Conventional wisdom has long held that the EITC motivates people to work, but a new study suggests this isn’t so. Dylan Matthews says today that this undermines conservative support for the program:
Conservatives and business interests have long grudgingly tolerated or outright supported modest expansions of the EITC because of its tie to work: It isn’t welfare, but an earned benefit that helps the economy by increasing labor force participation. If it doesn’t help labor force participation, that rationale goes away.
Let’s unpack this a bit. What it means is that the business community likes the EITC because they think it increases the size of the labor force. This in turn pushes wages down. In other words, part of the EITC is captured by corporations: they get to cut wages, which are are then made up by the EITC.
As you can imagine, this is a black mark against the EITC among liberals. Why should corporations end up getting a piece of a program meant to help the poor? If, instead, it turns out that the EITC has little impact on labor force participation, that’s a good thing. It means that the poor are getting 100 percent of the benefit.

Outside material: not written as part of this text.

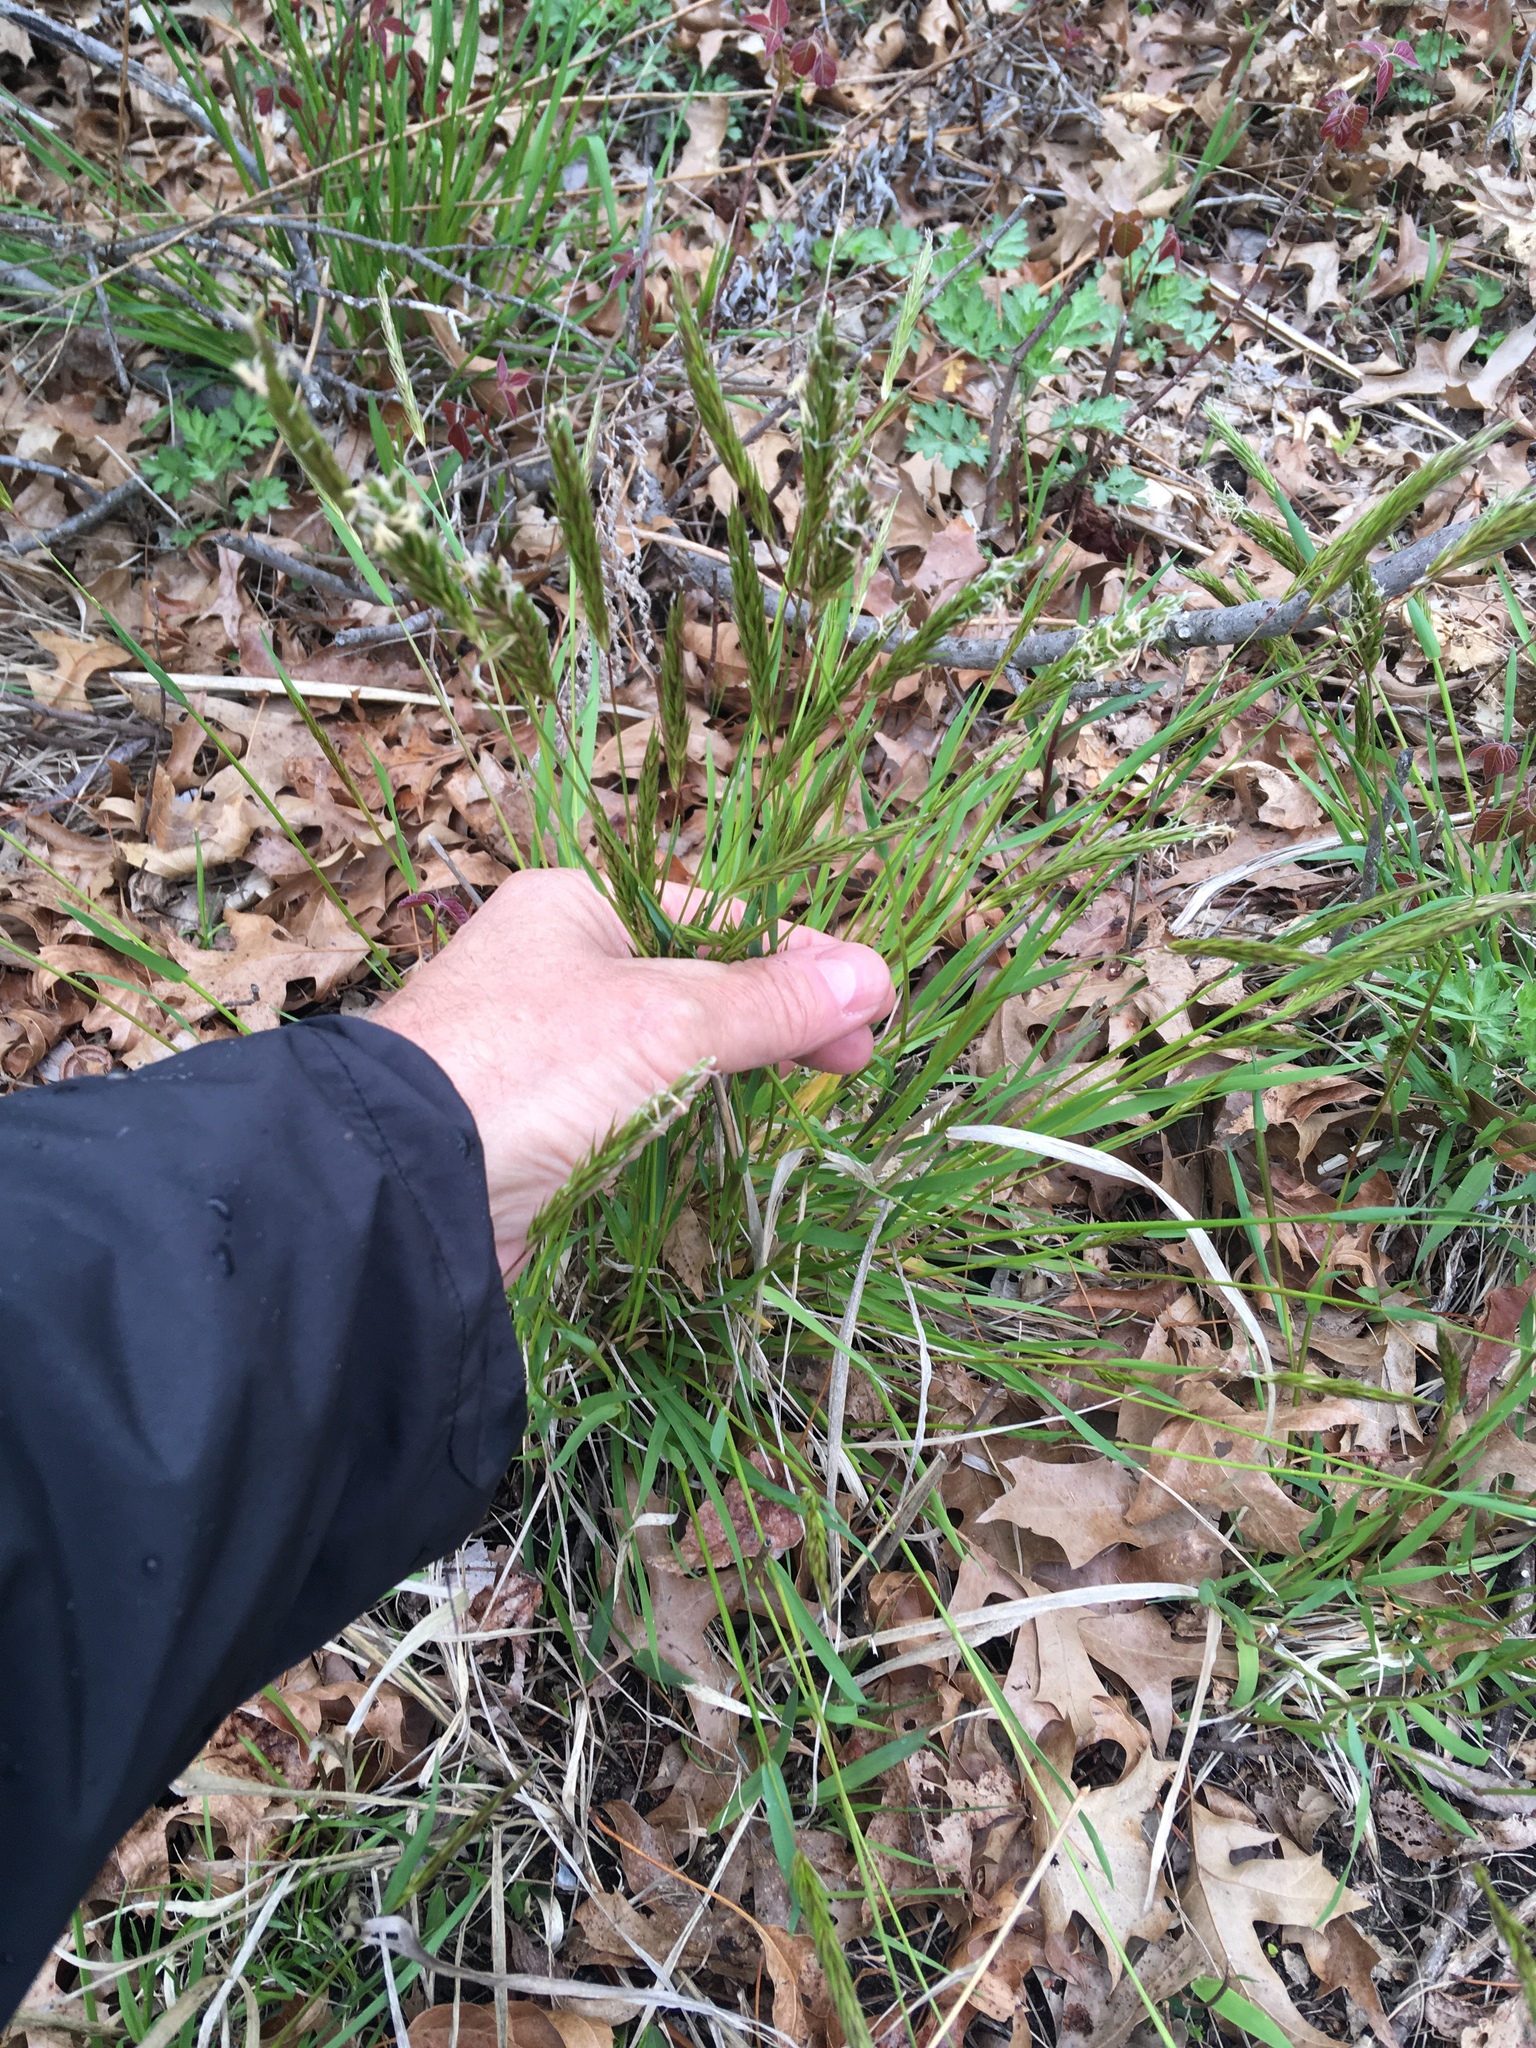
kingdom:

Back in the days of old, this would probably be a net political negative: maintaining bipartisan support is a good thing even if it costs a bit in terms of help for the working poor. But these are not the olden days, and there hasn’t been bipartisan support for the EITC in ages. So I’d call this unalloyed good news if it’s true. It means the EITC’s benefits are going exactly where we want them, and we could even sever the connection to work if we wanted to. Republicans wouldn’t support this, but so what? They wouldn’t support it anyway.
In other semi-related news, the New York Fed recently completed a detailed study of minimum wage hikes in New York state. There have been loads of similar studies before, but most of them have focused on fairly small changes in the minimum wage, which still leaves us in the dark about the effect of larger changes. This study, however, tracks a minimum wage increase of nearly 50 percent over the course of six years by comparing border counties in New York (which saw an increase) with those in Pennsylvania (which didn’t). Here’s the result:
As the authors says, New York’s minimum wage increase “appears to have had a positive effect on average wages but no discernible effect on employment.”
This is tentatively good news for the $15 minimum wage campaign, since it suggests that even sizeable increases in the minimum wage don’t reduce employment. Keep in mind, however, that it’s still tentative for at least two reasons. First, it’s just one study. Second, it took place entirely during an economic expansion. The effect of a big minimum wage increase might be quite different during a recession.
Bottom line: it appears that both the EITC and the $15 minimum wage are pretty good programs for helping the working poor. What’s more, both have different pluses and minuses and they complement each other pretty well. Given what we know, progressives ought to support them both.